═══ Records to use
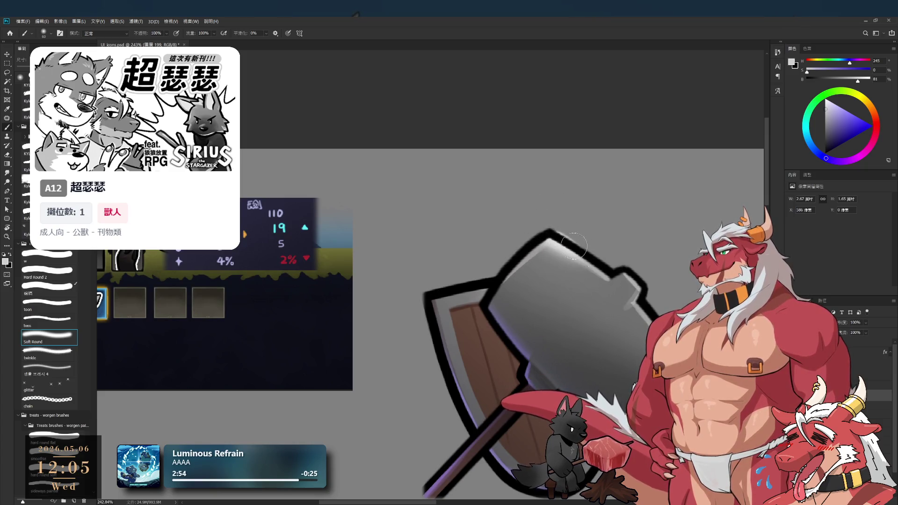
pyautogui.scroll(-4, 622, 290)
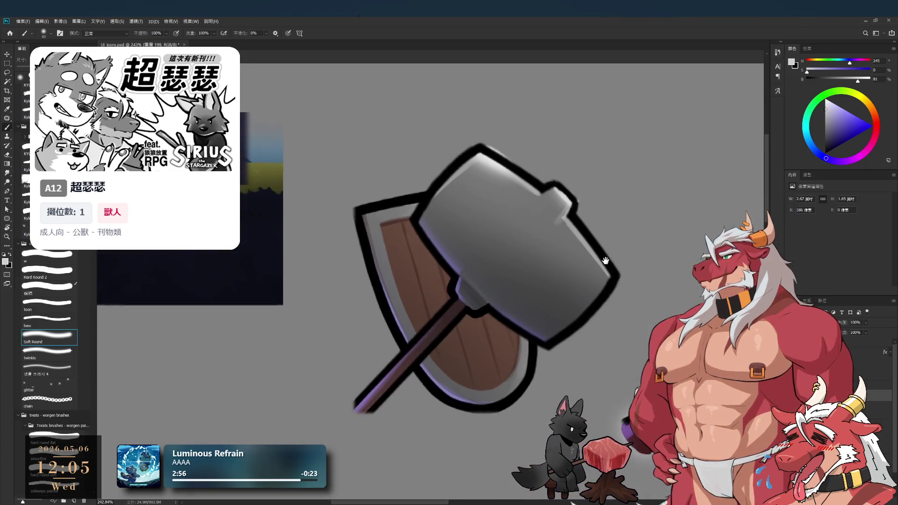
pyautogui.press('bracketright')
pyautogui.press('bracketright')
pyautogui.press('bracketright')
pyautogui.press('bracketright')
══════
═══ Records to use
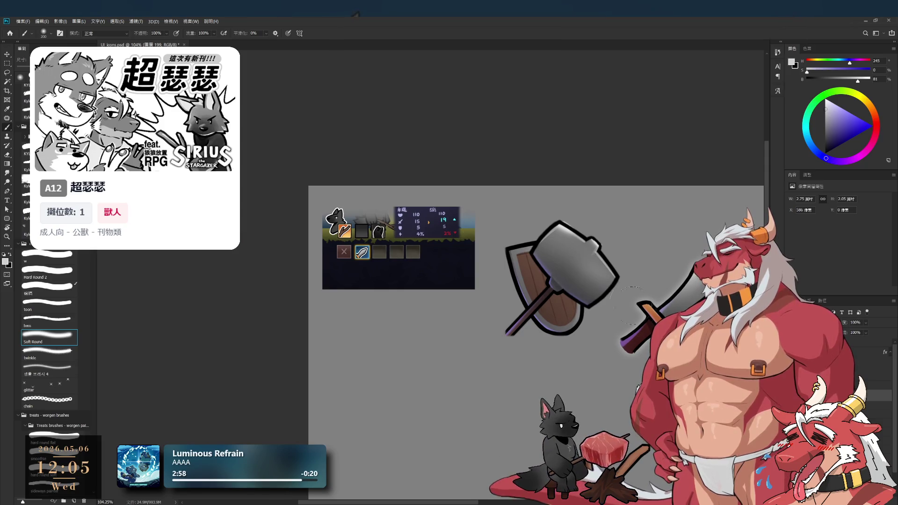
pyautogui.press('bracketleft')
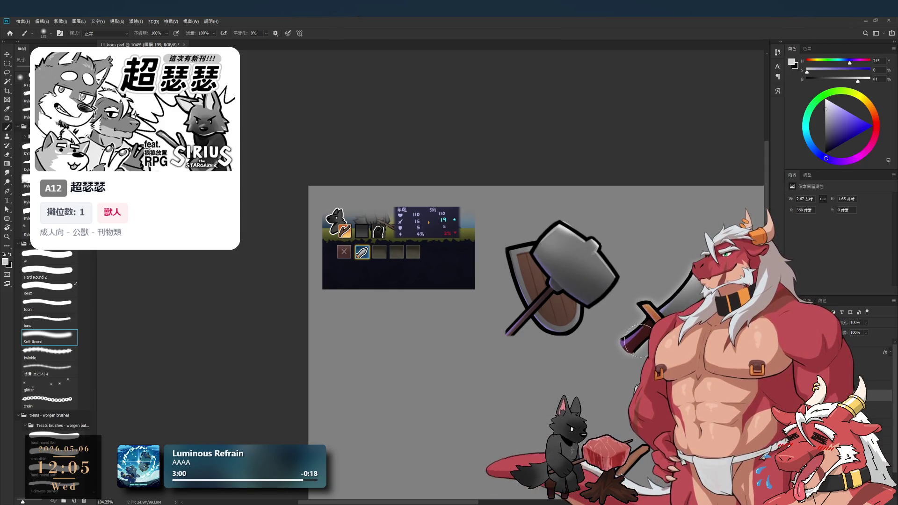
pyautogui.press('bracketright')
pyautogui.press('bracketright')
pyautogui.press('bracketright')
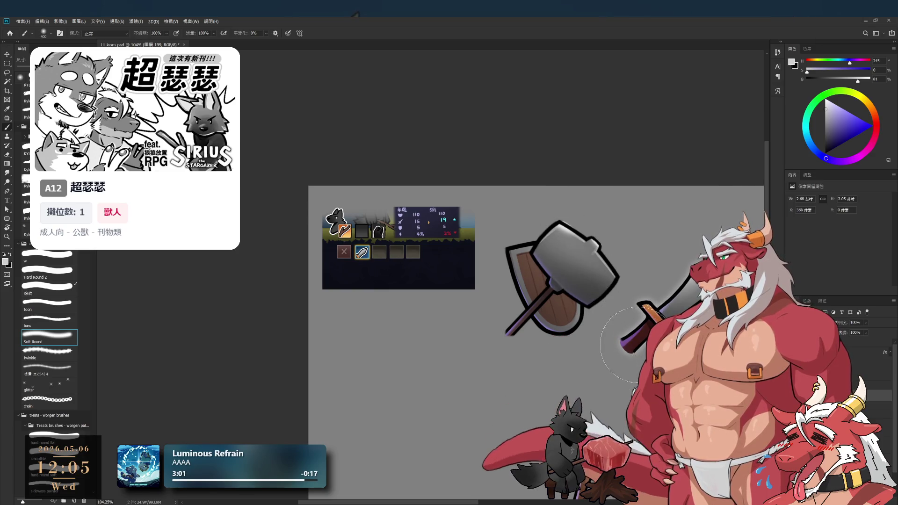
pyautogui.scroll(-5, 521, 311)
══════
# [What is expected]
Which lines in the records above contain the word "scroll"? Copy each one.

# [Answer for this exercise]
pyautogui.scroll(-4, 622, 290)
pyautogui.scroll(-5, 521, 311)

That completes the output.